What is a Capture Card (today)?
Video capture cards just as their name implies, are devices or setups that allow users to record video output from a given device or peripheral.
In the classical era of the late 20th century, video capture cards are represented by recording boxes, such as record-capable VHS players, instead. These older machines record video output on an analog setting, and with a detachable media, such as VHS, Betamax, or on traditional CDs.
In our modern era today, the definition is a bit modified. Capture cards are officially portable devices that typically enable high definition (HD), lossless recording of a video session outputted on a similarly HD device.
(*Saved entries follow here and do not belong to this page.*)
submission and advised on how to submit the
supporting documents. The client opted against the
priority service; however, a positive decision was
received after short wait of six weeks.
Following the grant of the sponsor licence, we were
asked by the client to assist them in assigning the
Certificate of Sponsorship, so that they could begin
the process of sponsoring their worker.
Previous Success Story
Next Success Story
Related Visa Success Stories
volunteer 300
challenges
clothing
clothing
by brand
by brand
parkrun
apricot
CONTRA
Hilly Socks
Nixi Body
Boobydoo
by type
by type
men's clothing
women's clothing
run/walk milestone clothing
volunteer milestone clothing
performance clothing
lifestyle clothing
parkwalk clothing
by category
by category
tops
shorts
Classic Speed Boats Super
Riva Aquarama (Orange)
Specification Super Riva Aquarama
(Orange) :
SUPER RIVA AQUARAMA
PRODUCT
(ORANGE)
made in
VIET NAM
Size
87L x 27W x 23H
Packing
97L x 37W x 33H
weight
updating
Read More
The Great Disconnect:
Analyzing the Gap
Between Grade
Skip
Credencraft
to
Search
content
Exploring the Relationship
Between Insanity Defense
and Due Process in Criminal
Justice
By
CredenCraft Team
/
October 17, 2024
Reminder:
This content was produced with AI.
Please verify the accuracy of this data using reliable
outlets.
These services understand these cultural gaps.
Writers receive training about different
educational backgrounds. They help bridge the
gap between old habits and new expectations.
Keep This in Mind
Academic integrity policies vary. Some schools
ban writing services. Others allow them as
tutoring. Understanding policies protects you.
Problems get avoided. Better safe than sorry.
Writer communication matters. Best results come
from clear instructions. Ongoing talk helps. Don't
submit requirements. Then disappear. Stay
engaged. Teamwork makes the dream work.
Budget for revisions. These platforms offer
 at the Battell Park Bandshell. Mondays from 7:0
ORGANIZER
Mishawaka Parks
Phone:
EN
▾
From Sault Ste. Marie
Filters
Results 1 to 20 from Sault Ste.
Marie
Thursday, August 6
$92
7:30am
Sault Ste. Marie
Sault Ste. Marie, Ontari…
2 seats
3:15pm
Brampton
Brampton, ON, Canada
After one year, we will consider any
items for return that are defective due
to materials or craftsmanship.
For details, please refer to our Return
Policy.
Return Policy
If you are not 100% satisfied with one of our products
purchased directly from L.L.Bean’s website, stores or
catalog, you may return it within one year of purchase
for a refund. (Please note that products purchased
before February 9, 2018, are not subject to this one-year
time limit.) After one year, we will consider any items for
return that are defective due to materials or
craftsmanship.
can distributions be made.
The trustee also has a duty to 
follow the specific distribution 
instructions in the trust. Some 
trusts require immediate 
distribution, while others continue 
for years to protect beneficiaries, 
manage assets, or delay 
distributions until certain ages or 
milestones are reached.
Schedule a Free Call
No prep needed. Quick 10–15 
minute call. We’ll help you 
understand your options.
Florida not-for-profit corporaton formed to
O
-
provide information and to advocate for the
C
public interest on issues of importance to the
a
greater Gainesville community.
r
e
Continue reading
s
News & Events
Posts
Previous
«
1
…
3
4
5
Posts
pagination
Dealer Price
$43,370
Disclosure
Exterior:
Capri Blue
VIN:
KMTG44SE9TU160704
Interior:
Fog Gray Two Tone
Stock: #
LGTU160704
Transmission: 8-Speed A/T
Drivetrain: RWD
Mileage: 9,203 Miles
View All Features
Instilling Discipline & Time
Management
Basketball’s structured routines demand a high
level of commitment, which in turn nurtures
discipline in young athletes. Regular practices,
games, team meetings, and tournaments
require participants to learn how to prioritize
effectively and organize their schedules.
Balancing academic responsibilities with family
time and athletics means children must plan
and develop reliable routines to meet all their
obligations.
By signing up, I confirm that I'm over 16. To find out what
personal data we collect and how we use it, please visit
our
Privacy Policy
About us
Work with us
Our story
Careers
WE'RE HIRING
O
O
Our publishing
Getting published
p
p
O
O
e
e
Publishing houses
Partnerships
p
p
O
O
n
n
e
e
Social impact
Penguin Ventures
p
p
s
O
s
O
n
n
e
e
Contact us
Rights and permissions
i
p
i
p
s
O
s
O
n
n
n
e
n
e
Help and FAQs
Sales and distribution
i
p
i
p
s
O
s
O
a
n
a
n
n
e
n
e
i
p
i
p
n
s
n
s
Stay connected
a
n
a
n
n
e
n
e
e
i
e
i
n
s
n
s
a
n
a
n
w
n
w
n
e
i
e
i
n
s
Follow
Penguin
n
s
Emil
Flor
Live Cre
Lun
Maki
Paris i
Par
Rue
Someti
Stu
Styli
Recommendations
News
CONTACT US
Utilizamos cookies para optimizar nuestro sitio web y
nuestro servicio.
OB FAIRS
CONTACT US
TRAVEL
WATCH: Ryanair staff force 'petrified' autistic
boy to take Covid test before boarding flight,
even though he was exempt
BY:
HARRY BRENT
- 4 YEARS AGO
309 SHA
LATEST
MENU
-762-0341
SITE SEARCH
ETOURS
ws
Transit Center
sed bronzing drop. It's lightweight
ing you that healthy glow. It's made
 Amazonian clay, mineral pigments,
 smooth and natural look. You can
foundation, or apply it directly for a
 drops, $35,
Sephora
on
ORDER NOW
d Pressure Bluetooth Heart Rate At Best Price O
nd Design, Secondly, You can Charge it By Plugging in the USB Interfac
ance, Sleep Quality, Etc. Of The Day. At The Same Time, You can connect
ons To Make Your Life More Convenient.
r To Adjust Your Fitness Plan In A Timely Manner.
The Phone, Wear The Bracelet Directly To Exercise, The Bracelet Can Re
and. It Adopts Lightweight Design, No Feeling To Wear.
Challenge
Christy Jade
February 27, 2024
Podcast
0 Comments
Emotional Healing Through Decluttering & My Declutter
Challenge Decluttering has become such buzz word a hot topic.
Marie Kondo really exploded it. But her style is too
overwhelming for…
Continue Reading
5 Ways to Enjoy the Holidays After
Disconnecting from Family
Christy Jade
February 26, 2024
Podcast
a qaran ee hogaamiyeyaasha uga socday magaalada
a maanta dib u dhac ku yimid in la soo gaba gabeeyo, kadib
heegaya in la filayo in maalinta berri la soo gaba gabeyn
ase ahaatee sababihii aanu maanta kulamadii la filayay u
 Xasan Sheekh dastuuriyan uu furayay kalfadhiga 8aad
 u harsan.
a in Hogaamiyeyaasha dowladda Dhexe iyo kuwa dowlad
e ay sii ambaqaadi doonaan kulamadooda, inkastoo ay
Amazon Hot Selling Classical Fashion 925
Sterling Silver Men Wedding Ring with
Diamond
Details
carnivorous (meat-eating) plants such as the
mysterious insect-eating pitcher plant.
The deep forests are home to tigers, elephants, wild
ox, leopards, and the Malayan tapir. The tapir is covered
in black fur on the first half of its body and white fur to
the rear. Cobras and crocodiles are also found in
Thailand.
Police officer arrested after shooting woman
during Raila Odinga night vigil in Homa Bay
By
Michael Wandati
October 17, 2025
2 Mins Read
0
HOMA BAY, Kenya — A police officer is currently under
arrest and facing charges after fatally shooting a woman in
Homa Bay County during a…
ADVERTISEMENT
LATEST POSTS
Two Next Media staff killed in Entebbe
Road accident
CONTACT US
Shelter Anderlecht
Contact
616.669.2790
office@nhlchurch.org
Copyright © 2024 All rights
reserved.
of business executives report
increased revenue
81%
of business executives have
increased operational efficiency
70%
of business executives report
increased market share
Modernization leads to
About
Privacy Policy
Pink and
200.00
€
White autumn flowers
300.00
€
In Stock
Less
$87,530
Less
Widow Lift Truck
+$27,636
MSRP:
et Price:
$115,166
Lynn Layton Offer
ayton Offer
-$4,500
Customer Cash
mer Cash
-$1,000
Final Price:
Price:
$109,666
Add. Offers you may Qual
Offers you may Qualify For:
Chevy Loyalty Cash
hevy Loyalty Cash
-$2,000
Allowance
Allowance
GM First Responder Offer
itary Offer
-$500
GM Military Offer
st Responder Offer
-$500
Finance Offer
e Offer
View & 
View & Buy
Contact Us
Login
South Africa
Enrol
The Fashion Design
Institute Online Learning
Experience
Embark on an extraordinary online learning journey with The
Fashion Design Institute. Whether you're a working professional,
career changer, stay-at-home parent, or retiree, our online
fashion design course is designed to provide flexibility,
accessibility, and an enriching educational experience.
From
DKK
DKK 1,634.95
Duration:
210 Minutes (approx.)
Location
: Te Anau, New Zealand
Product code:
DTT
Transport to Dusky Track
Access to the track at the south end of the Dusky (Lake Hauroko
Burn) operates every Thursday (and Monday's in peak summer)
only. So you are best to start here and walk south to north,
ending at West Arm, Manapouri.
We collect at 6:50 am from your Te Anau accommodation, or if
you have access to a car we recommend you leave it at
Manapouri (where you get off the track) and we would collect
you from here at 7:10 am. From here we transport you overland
While external data storage media such as USB flash cards exist, the video file is usually stored internally on a PC unit hard disk, or online, within a cloud storage space.
The difference both in recording quality and storage medium is significant since this article is focused on recording your gameplay footage with high-quality settings, something that:
- Usually creates video files that consume a significantly more substantial amount of data space.
- Only available with specific lossless video container formats.
- May or may not be an issue whether you are merely recording or streaming.
- May or may not look good enough for some users on lower/higher frame rates.
HDMI is the standard connection fare for almost all gaming capture cards, but a few old ports, as well as newer ones such as display ports, may be available to step up the versatility of a particular capture card model. This requires considerable notice, as you may want older port availability just in case you are attempting to record gaming sessions from older generation consoles.
Capture Cards VS Recording Software
While the choice of using the best capture cards on consoles is pretty straightforward, on PCs, the alternative and probably the cheaper option of just using recording software is also available.
The choice on what software to use depends on your PCs hardware limitations and of course the options available for that software. However, it is generally considered that merely using a PC resource friendly recording software (probably along with upgrading your PC hardware) would be better than purchasing a dedicated capture card.
If you use a Nvidia GPU for example, you have the option to use the relatively hardware friendly Shadowplay recording software to capture game footage.
Shadowplay hardly puts any severe stress on the PC that it is recording on, just because it precisely uses the hardware resource available on the GPU that you have on your motherboard by default. Granted, you won’t get super high-end quality here, but it is more than enough if you want 1080p 60fps recording on your gaming sessions.
This is even more of a no-brainer when you’re streaming on Twitch, or using software such as XSplit or Open Broadcaster Software (OBS)
These options can provide a good number of very convenient tools necessary to facilitate proper live recording setups. This is regardless of any additional hardware that you may need such as HD webcams or top of the line microphones. Other recording hardware with this method is no longer necessary, and the quality settings are mostly within minimum requirements for capturing footage in HD.
In any case, if you are using a capture card for any specific purpose, such as to use for different gaming rigs, or to set up a separate, dedicated gameplay recording PC that would handle all the recording for you, then the option to buy a capture card is still viable.
Keep in mind though, that your recorded gaming sessions will be just as good as the maximum settings you have used on the game itself. Even if you have the best ultra HD 4K capture cards in use, don’t expect a similar quality if your slightly older game is stuck in like, 720p 30fps maximum settings.
Does Capture Card Help You Streaming Better?
On PCs, the answer is a straight no. Even if it does, the quality increment is not too significant compared to the money you are about to waste on such a setup.
Besides, dedicated streaming setup software provides a much better platform for broadcasting your games to the world than any external recording device.
As mentioned earlier, if you are recording gaming sessions purely for PC, then just upgrading the hardware and choosing the best recording software for your preferences would be much more efficient.
That being said, using a capture card for streaming does make many things better, for several reasons:
- When using multiple media hardware for streaming sessions (webcams, microphones, or other devices), a capture card can sync all of the audio and video into a coherent viewing experience.
- For consoles, recording options usually have to make do with the limited hardware of the console. Using a dedicated capture card to record instead lets you bypass this.
- Some (older) consoles can’t even provide the convenience of an all-purpose, always-ready recording medium in the first place. Thus the use of capture cards for these setups.
- The default container format (usually H.264) ensures that your data storage space is efficiently conserved.
There are of course several exceptions. The PS4 and Xbox One consoles, for instance, have the fantastic option of streaming on Twitch directly regardless of game, via the Share/Broadcast button upon proper setup of the minimum requirements.
High-bandwidth Digital Content Protection (HDCP) toggling options aside, the quality might be slightly lower comparatively. However, on a minimum HD level, it is hardly an issue that would negatively affect the viewing experience of your target audience.
Ultimately, however, if you want the purest of quality, or would like to have more things to do with the streamed gaming footage than just directly recording them, then using capture cards will technically be better in any way.